Use xpersist with Prefect#

Let’s begin by importing necessary packages and enabling checkpointing.

import os

os.environ["PREFECT__FLOWS__CHECKPOINTING"] = "True"

import tempfile
import time
from xpersist import XpersistResult, CacheStore
from prefect import Flow, task
import prefect
import xarray as xr

Ensure that checkpointing is enabled:

prefect.context.to_dict()['config']['flows']['checkpointing']

True

Set Cache Location#

store = CacheStore(f'{tempfile.gettempdir()}/my-cache')
store

CacheStore(path='/tmp/my-cache', readonly=False, on_duplicate_key=<DuplicateKeyEnum.skip: 'skip'>, storage_options={})

Set Prefect Flow#

To enable persisting output of a task in xpersist’s cache store, we need to define a xpersist.XpersistResult object and pass it to the result argument of the task decorator.

@task(
    target="bar.zarr",
    result=XpersistResult(
        store, serializer="xarray.zarr", serializer_dump_kwargs={"mode": "w"}
    ),
)
def get_data():
    ds = xr.DataArray(range(10), dims="x", name="bar").to_dataset()
    time.sleep(5)
    return ds


@task
def total(ds):
    return ds.sum()


with Flow("my-flow") as flow:
    ds = get_data()
    total(ds)

flow.visualize()

../_images/a1818bb54851d3d504c3a477163dee66857aeb480f7ec1322e2ea24c1ed8b5a3.svg

Run the Flow#

Now we can run the flow.
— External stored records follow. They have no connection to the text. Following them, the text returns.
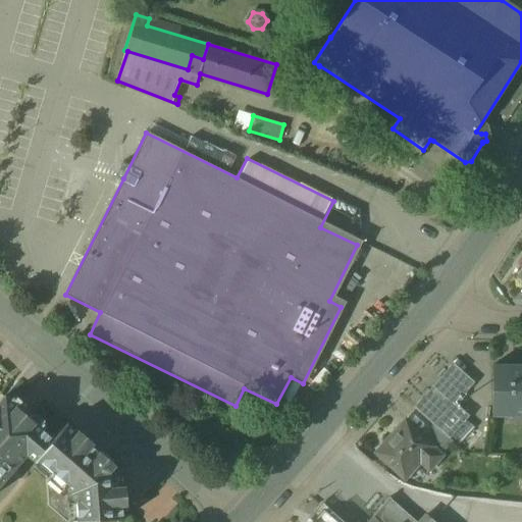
[(68,302),(65,304),(77,323),(81,321),(75,313),(76,312),(73,307),(72,308),(68,302)]
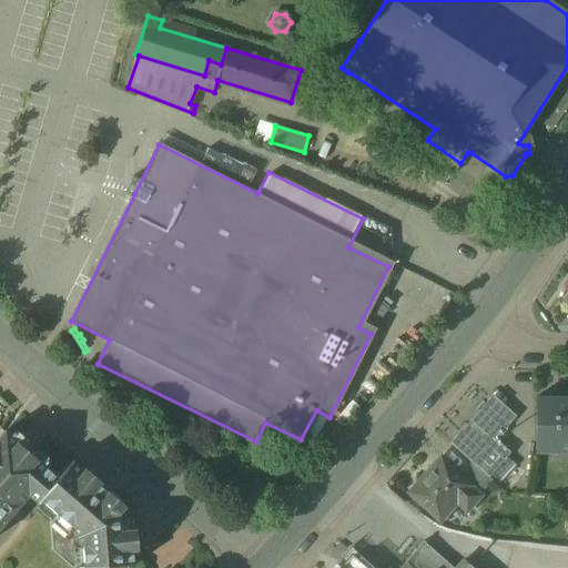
[(567,452),(567,397),(537,397),(537,452),(567,452)]
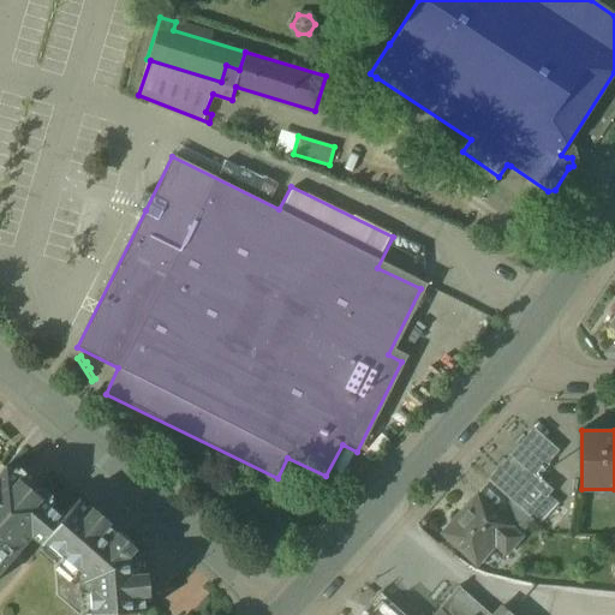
[(535,436),(493,484),(511,500),(530,517),(554,490),(538,476),(556,455),(535,436)]
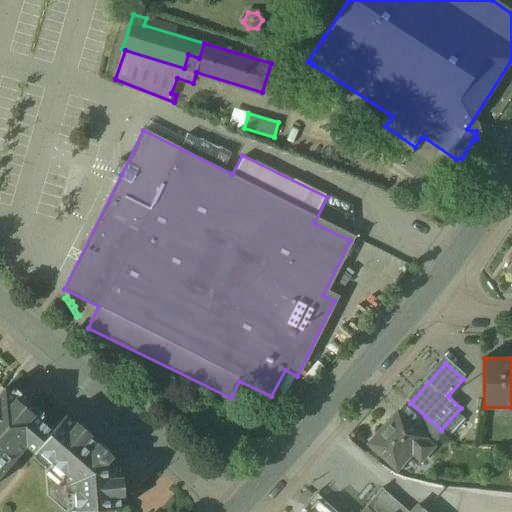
[(66,415),(18,374),(5,389),(9,393),(13,390),(25,400),(22,404),(28,409),(31,406),(43,417),(40,420),(45,424),(52,431),(66,415)]
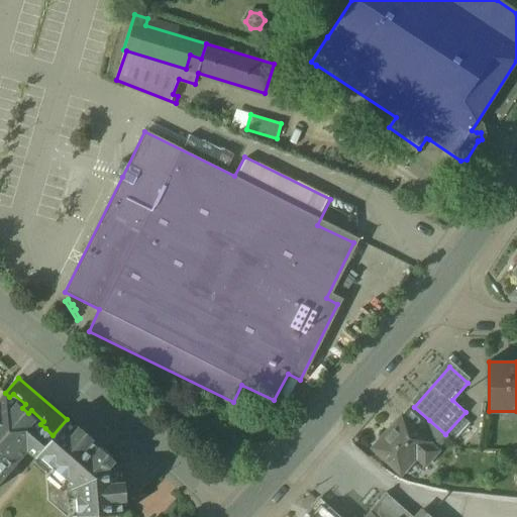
[(0,398),(0,448),(15,463),(26,450),(45,428),(40,424),(43,421),(31,410),(28,413),(22,408),(25,404),(13,394),(9,397),(5,393),(0,398)]
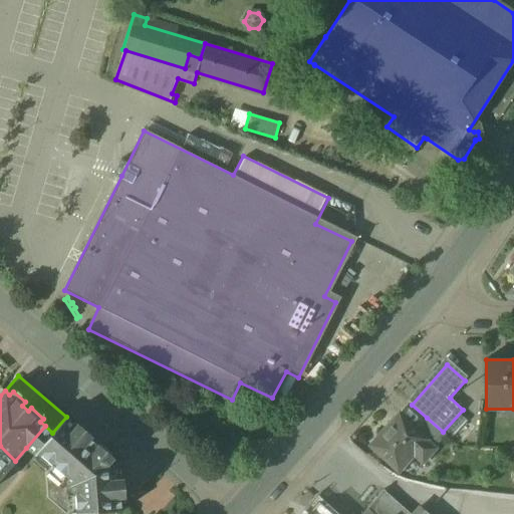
[(417,429),(399,413),(370,445),(399,470),(414,454),(417,457),(429,443),(425,440),(427,438),(417,429)]
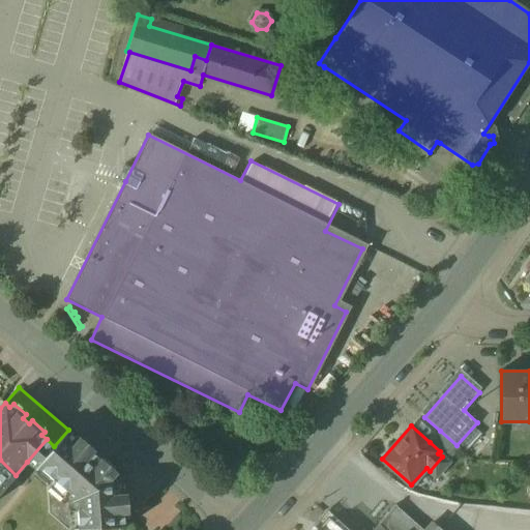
[(47,439),(27,462),(52,483),(48,489),(49,513),(67,529),(74,529),(72,529),(88,529),(125,527),(125,526),(124,526),(124,513),(128,513),(127,494),(122,495),(122,484),(121,478),(122,478),(122,476),(121,475),(120,476),(92,451),(94,450),(80,437),(78,439),(69,431),(68,430),(54,446),(47,439)]
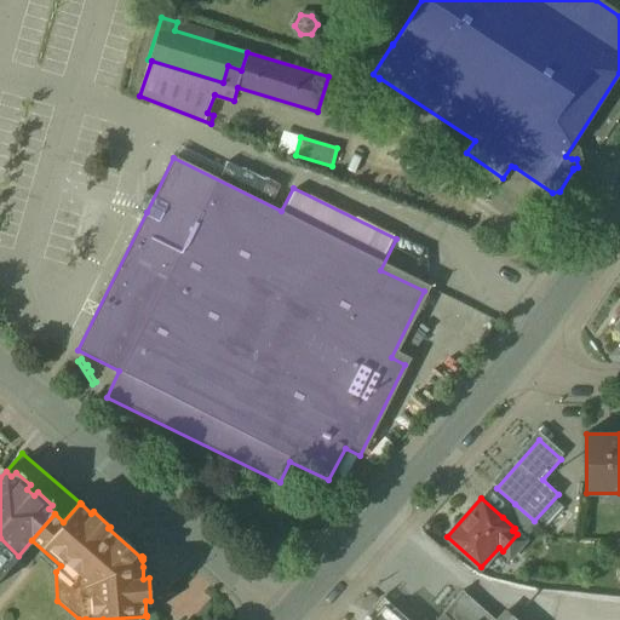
[(534,521),(515,504),(503,517),(515,528),(512,530),(517,534),(523,540),(538,523),(534,521)]
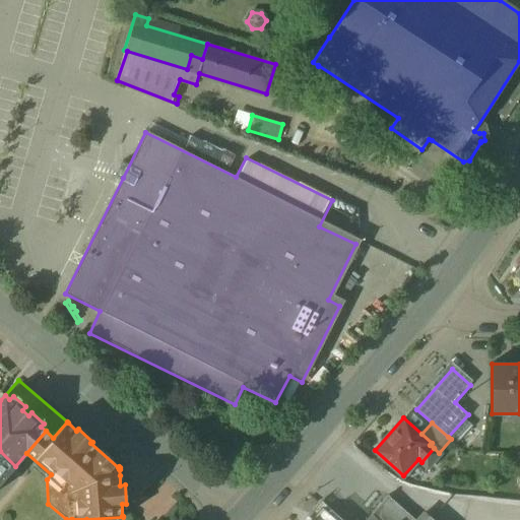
[(0,482),(15,466),(0,451),(0,482)]
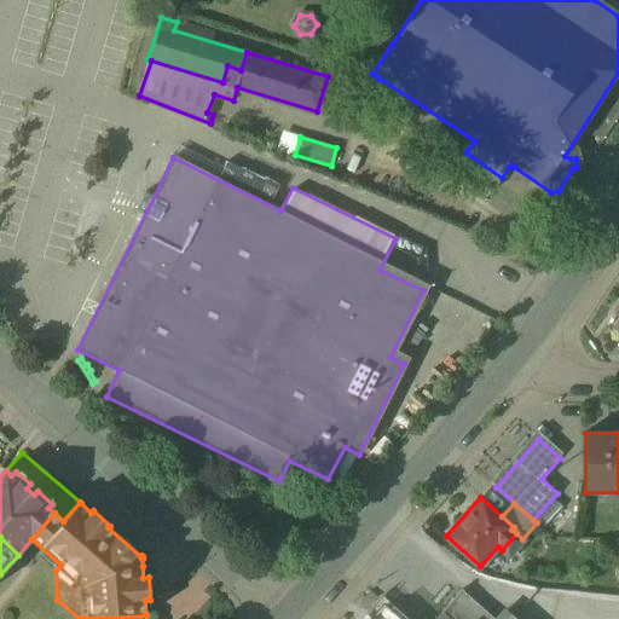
[(493,618),(462,591),(437,618),(516,618),(512,614),(507,618),(493,618)]
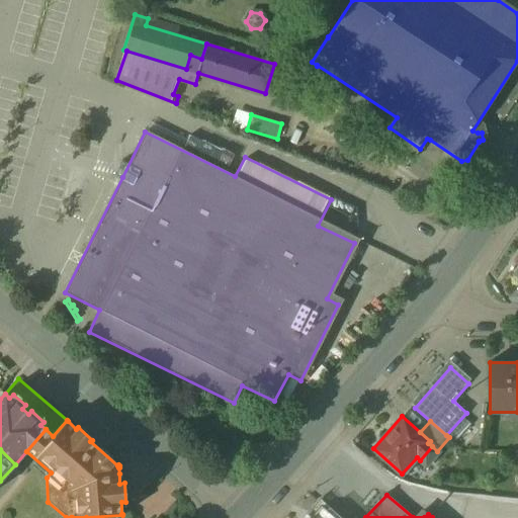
[(332,517),(322,508),(312,517),(332,517)]
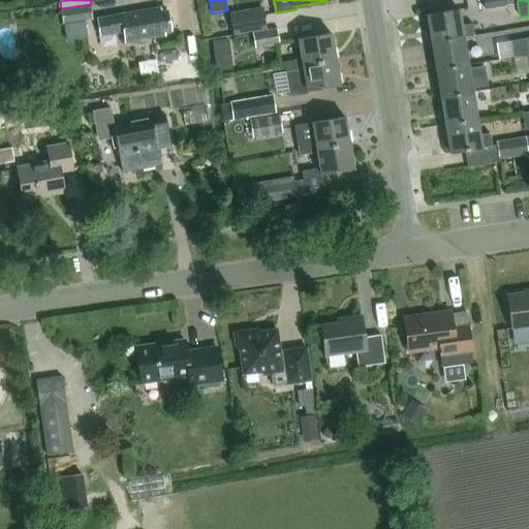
[(91,4),(61,8),(63,25),(64,25),(67,41),(87,38),(85,22),(93,20),(92,9),(91,4)]
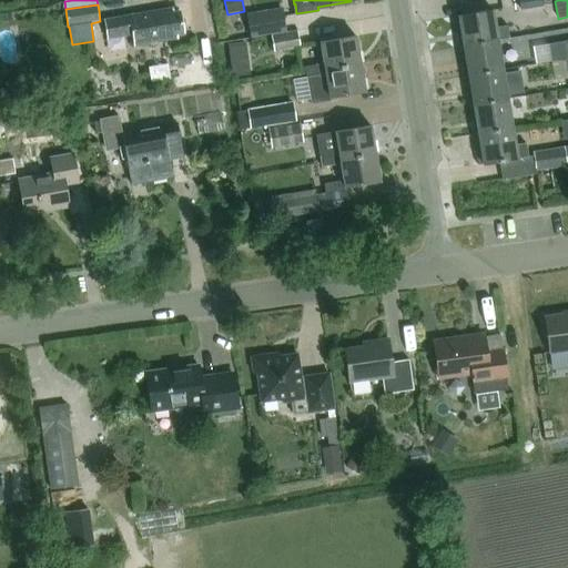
[(251,38),(287,32),(283,7),(246,13),(251,38)]
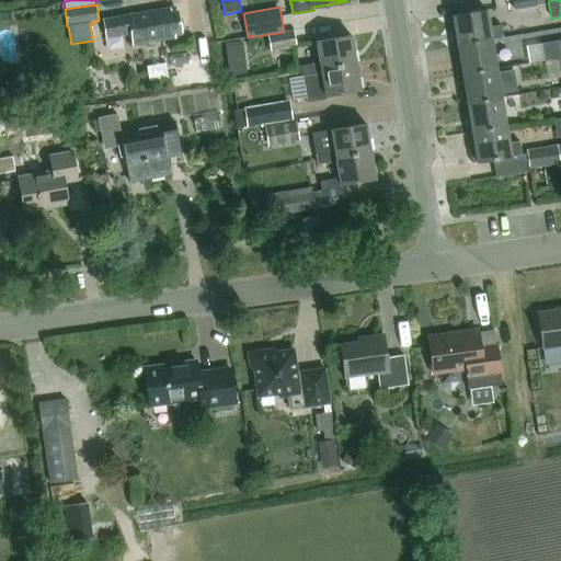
[(171,8),(103,19),(106,39),(129,36),(132,46),(147,44),(149,46),(156,45),(157,43),(178,39),(176,34),(183,33),(180,11),(172,12),(171,8)]
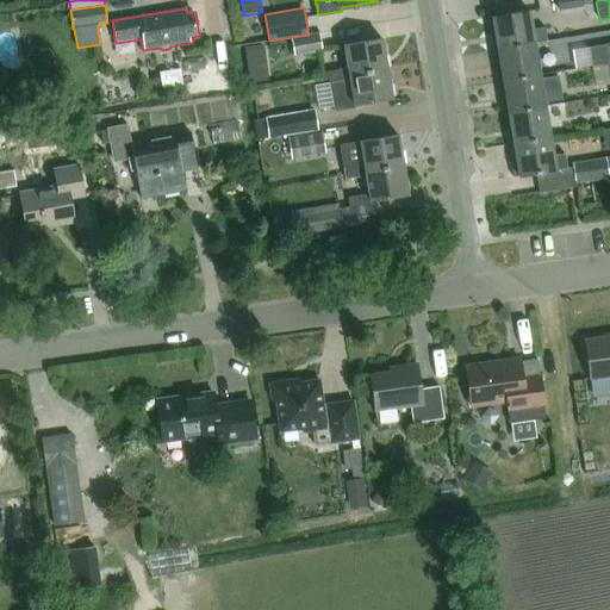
[(497,35),(490,36),(493,50),(499,49),(536,42),(547,41),(546,27),(535,30),(531,10),(495,16),(497,35)]
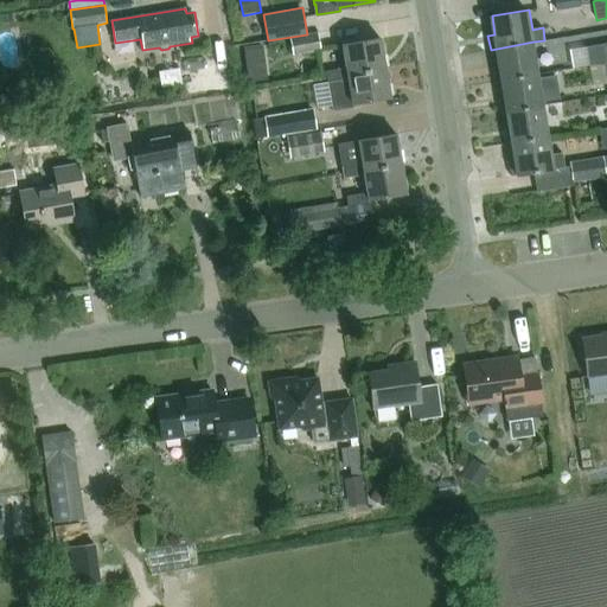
[(319,33),(292,37),(294,55),(321,51),(319,33)]
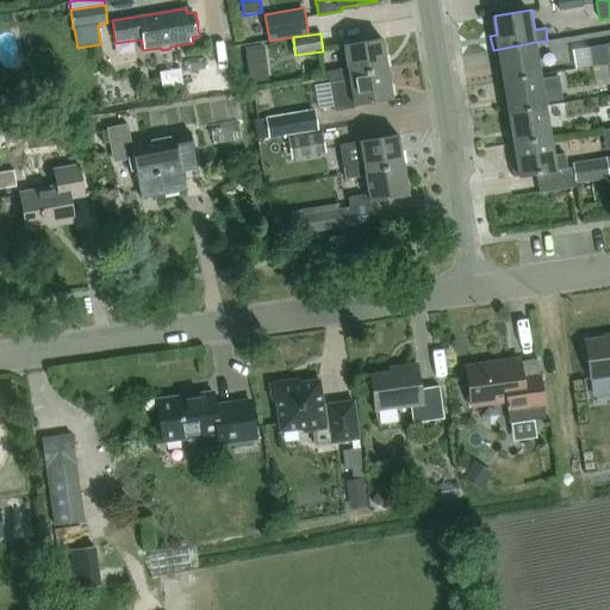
[(350,74),(388,68),(384,38),(346,45),(350,68),(328,72),(330,82),(352,79),(350,74)]
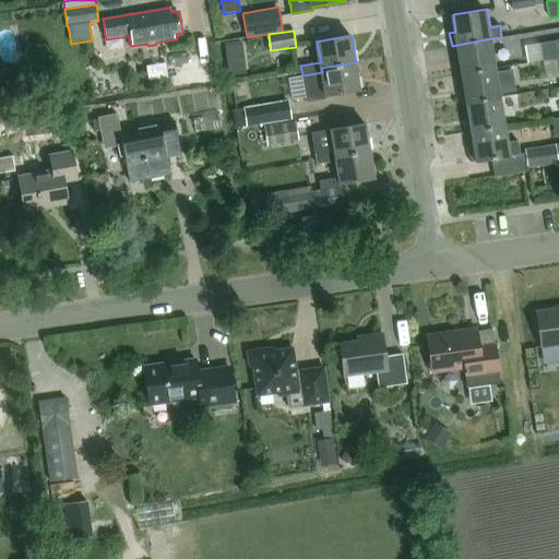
[(460,61),(454,62),(456,75),(462,74),(462,73),(497,68),(491,38),(458,45),(460,61)]
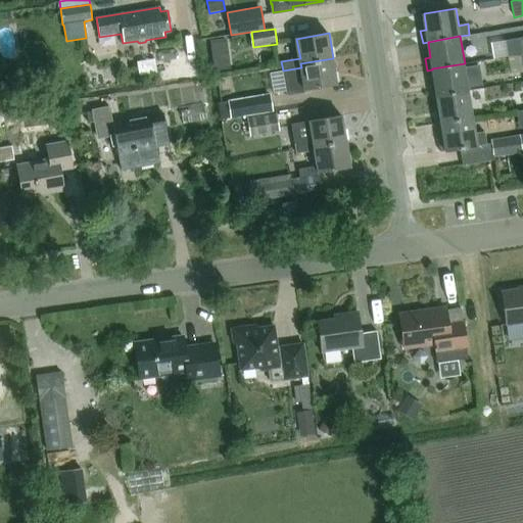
[(226,39),(209,41),(211,54),(227,52),(226,39)]
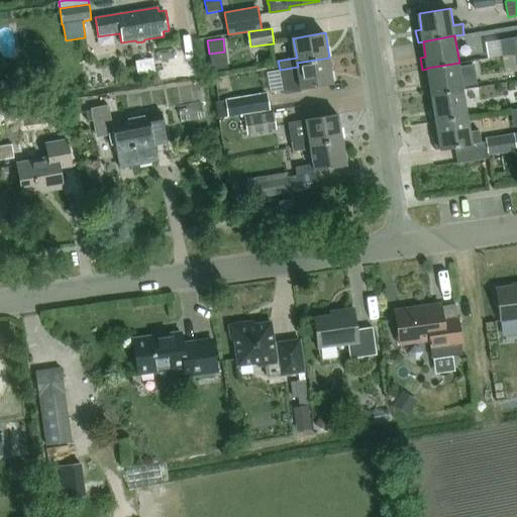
[(512,38),(499,40),(501,56),(502,56),(514,54),(512,38)]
Notice that the flow runs for five seconds and the result for get_data() task is cached.

%%time
flow.run()

[2022-09-06 03:25:18+0000] INFO - prefect.FlowRunner | Beginning Flow run for 'my-flow'

[2022-09-06 03:25:18+0000] INFO - prefect.TaskRunner | Task 'get_data': Starting task run...

[2022-09-06 03:25:23+0000] INFO - prefect.TaskRunner | Task 'get_data': Finished task run for task with final state: 'Success'

[2022-09-06 03:25:23+0000] INFO - prefect.TaskRunner | Task 'total': Starting task run...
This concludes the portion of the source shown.